Document section ::
I performed some experiments for comparison and object counts. In a test with 100000 objects in random order forming 50000 groups (i.e. and average of 2 objects per group) the above method cost the following number of comparisons and copies:

1630674 comparisons, 443290 copies

(I tried bringing the number of copies down, but only really managed to at the expense of comparisons which seem to be the higher cost operation in your scenario.)

Using a multimap, and retaining the previous element in the final iteration to detect the group transitions cost this:

1756208 comparisons, 100000 copies

Using a single list and popping the front element and performing a linear search for other group members cost:

1885879088 comparisons, 100000 copies

Yes, that's ~1.9b comparisons compared to ~1.6m for my best method. To get the list method to perform anywhere near an optimal number of comparisons it would have to be sorted and this is going to cost a similar number of comparisons as building an inherently ordered container would in the first place.

Edit

I took your posted code and ran the implied algorithm (I had to make some assumptions about the code as there as some assumed definitions) over the same test data set as I used before and I counted:

1885879088 comparisons, 420939 copies

i.e. exactly the same number of comparisons as my dumb list algorithm, but with more copies. I think that that means we using essentially similar algorithms for this case. I can't see any evidence of an alternative sort order, but it looks like you want a list of the groups which contain more than one equivalent elements. This can be simply achieved in my Iterate function by adding in if (i->size > 1) clause.

I still can't see any evidence that building a sorted container such as this map of deques isn't a good (even if not optimal) strategy.

Charles Bailey 2009-08-26 08:39:33

this is almost my solution before I met my problem except that I used list instead of deque. Here comes the question: Now that you have a deque of elements pre-processed by your way, hence they cannot be represented by any other attributes but themselves(think of files that already have identical hases), i.e. they might be equal or diffenret but have to be compared by themselves(which is expensive), how can you group equal ones using minimum amount of comparisons

t.g. 2009-08-26 08:54:40

Each `deque` only contains equivalent elements, are you saying that you are using a different concept for `==` and `<` ?

Charles Bailey 2009-08-26 09:12:21

I missed that as I used list. If I were to use deque, i need to do those expensive comparisons before the insertion. No good. Because the comparisons are so expansive, I've tried my best to postpone it(including the way similar you recommended). Now comes the judement day and I have to face it - so I am looking for ways to save the number of comparisons.

t.g. 2009-08-26 09:32:12

Either the problem is more involved than you've suggested on the question or you've misunderstood my answer. In my answer *each* `deque` contains a group of equivalent elements. According to the original problem statement there is no need to order them. They already contain only equivalent elements. You now seem to be implying that there is a second sub-order that differentiates the elements in each group that you want the groups ordered by. If so, can you update the question to make this clearer?

Charles Bailey 2009-08-26 15:41:45

@Charles Bailey, thanks for the intensive discussion and helping me clarify my question. I've just updated the question. Regarding your specific implementation: the cost of comparison happens at s.insert(std::make_pair(t, std::deque<Type>())). You actually rely on the std::map pre-sorting implementation which is a B-tree as ttvd suggested in this page, which does not necessarily involve least comparison. I did use your way to filter those apparent different elements, Now I am in the deque to find real ones. Your std::list test is not like that of mine, as you don't shrink it while comparing.

Assigned task 1 ::
Using the thread above, can you answer these?
(a) In the test data set, how many objects were there, and how many groups did they form?
(b) What counts of comparisons and copies did the multimap approach cost?
(c) Which container did t.g. use in place of a deque?
Assigned task 2 :: Duplicate the part of the thread starting at "Either the problem" and ending at "make this clearer?".

Data records ::
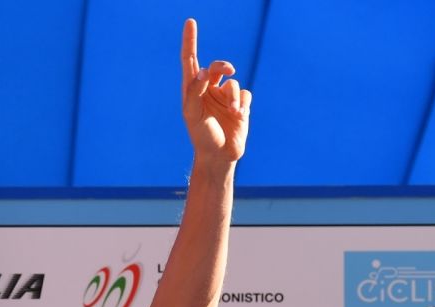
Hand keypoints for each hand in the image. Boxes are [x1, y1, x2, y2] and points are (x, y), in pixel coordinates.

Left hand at [181, 19, 250, 162]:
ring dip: (233, 96)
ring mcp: (225, 97)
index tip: (190, 22)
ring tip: (233, 112)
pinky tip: (239, 115)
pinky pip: (245, 94)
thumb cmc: (201, 136)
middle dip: (222, 65)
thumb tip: (204, 70)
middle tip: (228, 70)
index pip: (190, 61)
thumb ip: (195, 91)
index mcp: (192, 91)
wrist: (219, 156)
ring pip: (233, 82)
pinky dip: (243, 103)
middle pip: (216, 67)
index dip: (190, 41)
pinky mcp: (240, 105)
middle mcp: (208, 90)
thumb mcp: (193, 114)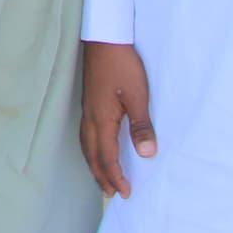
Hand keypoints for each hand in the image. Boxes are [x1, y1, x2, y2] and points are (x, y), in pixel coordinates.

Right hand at [78, 41, 156, 197]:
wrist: (104, 39)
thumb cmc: (122, 65)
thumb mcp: (138, 95)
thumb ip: (141, 126)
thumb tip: (147, 154)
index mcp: (101, 120)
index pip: (107, 157)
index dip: (116, 176)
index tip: (126, 193)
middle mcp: (90, 118)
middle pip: (92, 155)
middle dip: (102, 176)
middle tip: (112, 194)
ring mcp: (87, 110)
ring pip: (86, 146)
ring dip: (94, 165)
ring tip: (102, 178)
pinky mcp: (88, 102)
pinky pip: (86, 135)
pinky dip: (90, 150)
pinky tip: (96, 148)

Task response 1 ::
(a) 100000 objects forming 50000 groups
(b) 1756208 comparisons and 100000 copies
(c) A list

Task response 2 ::
Either the problem is more involved than you've suggested on the question or you've misunderstood my answer. In my answer *each* `deque` contains a group of equivalent elements. According to the original problem statement there is no need to order them. They already contain only equivalent elements. You now seem to be implying that there is a second sub-order that differentiates the elements in each group that you want the groups ordered by. If so, can you update the question to make this clearer?